Network D is a 121-layer DenseNet. We downloaded a pretrained CheXNet (already trained on ImageNet and then on ChestX-ray14) and trained it on the COVID-19 database. So, it had a twice transfer learning, but only the last step was done by us.

The last network, E, is also a DenseNet121. It began as a pretrained CheXNet and we again trained it on the COVID-19 dataset. But, before training on this dataset, we copied the weights and bias from the neuron that classified pneumonia to the one that would classify pneumonia on the final database. Thus, it used a twice transfer learning with output neuron keeping, and maintained just one output neuron. We note that CheXNet had no neuron to classify the chances of healthy lungs (it had 14 output neurons, one for each of the 14 diseases on ChestX-ray14), therefore, we could not keep two output neurons.

Our motivation to choose working with dense neural networks was CheXNet’s excellent result in ChestX-ray14, even surpassing 4 radiologists in pneumonia detection (Rajpurkar et al.(2017)).

Table 1 summarizes all DNNs we created.

Table 1 Created deep neural networks

Data processing and augmentation

ChestX-ray14

As we would also train DenseNets in this dataset, we based our dataset processing for ChestX-ray14 in what the authors did when training CheXNet (Rajpurkar et al. (2017)). All images were resized to 224 × 224 size, with 3 channels, and normalized with the mean and standard deviation from the network’s previous training in ImageNet. We used the originally reported test dataset as our test dataset. The other images were randomly split, with 80% of the X-rays to create the training dataset and 20% for validation (holdout). Different datasets had no images from the same patient. Fifteen labels were created, one for each disease and one for “no findings” (they were organized in a binary vector with 15 dimensions).

Like the authors did when training CheXNet (Rajpurkar et al. (2017)), we applied random horizontal flips (with 50% chance) to the training images before giving them to the DNN. This was done online and, if the image was flipped, we would only feed the new image to the network, not the new and the old one (thus, not making the mini-batch bigger).

COVID-19

Firstly, we divided our assembled COVID-19 dataset into three: training, validation and test. To create the test dataset, we randomly took 50 images of each class (normal, pneumonia and COVID-19). After removing the 150 test images, we took 90% of the remaining images for training and 10% for validating. This was also done randomly, but preserving the same class proportions in the two datasets. Again, different datasets had no images from the same patient. All images were loaded in greyscale (to minimize color variations between the datasets), reshaped from 1024 × 1024 pixels to 224 × 224, converted to three channels and then normalized to the same mean and standard deviation used in the ChestX-ray14 and ImageNet normalization.

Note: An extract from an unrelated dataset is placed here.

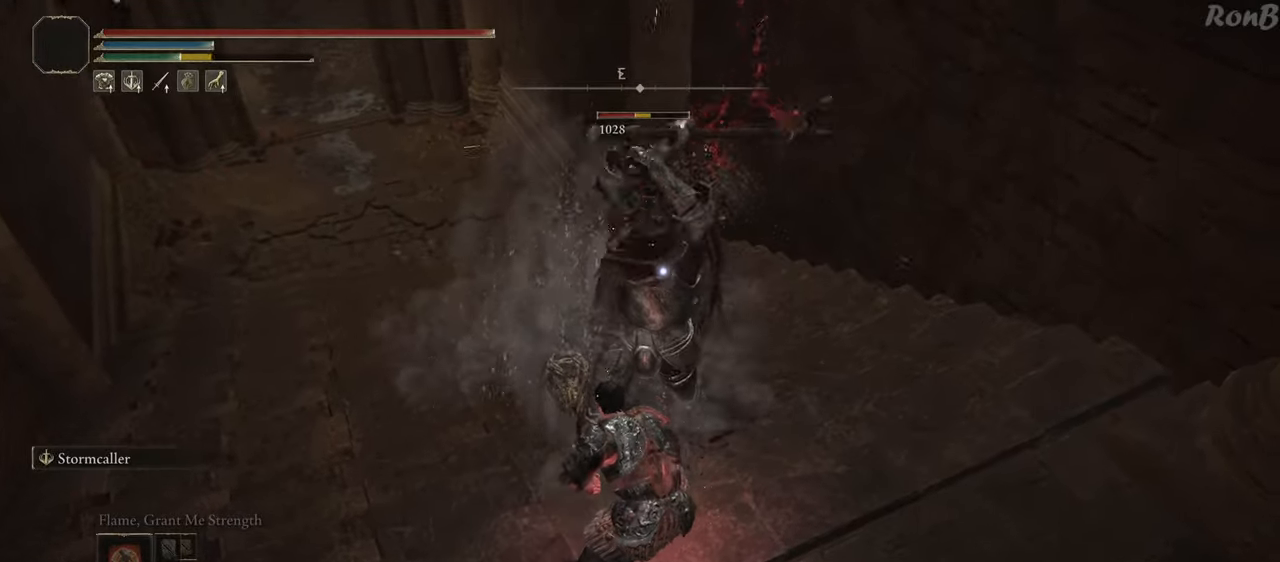
{"dt_ms": 500, "buttons": [], "left_stick": "up", "right_stick": "center", "events": [[117, "R2", "up"]]}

The CheXpert database had 8 pneumonia images that were labeled by three board-certified radiologists. These images were included in our testing dataset, along with 42 other random pneumonia images from the CheXpert.

Many of the images had letters or words on them, and some of these words were exclusive for certain classes. For example, some COVID-19 images (from Italy) had the word “SEDUTO” (Italian word for “seated”) written on the upper left corner. We were afraid that this could affect the network classification performance; hence, we decided to manually edit our test dataset images, removing the words or letters. They were simply covered with black rectangles and, as they were not over the lungs, no relevant information was lost. The objective was only to test the network ability analyzing the lungs and, by editing only the test dataset, there would be no risk of teaching the DNN to identify our black rectangles during training.

We decided to apply data augmentation for two reasons: it improves the DNN performance for small datasets (like our COVID-19 database), and because it would balance our datasets. As we would also benefit from a balanced validation dataset, we applied augmentation in training and validation.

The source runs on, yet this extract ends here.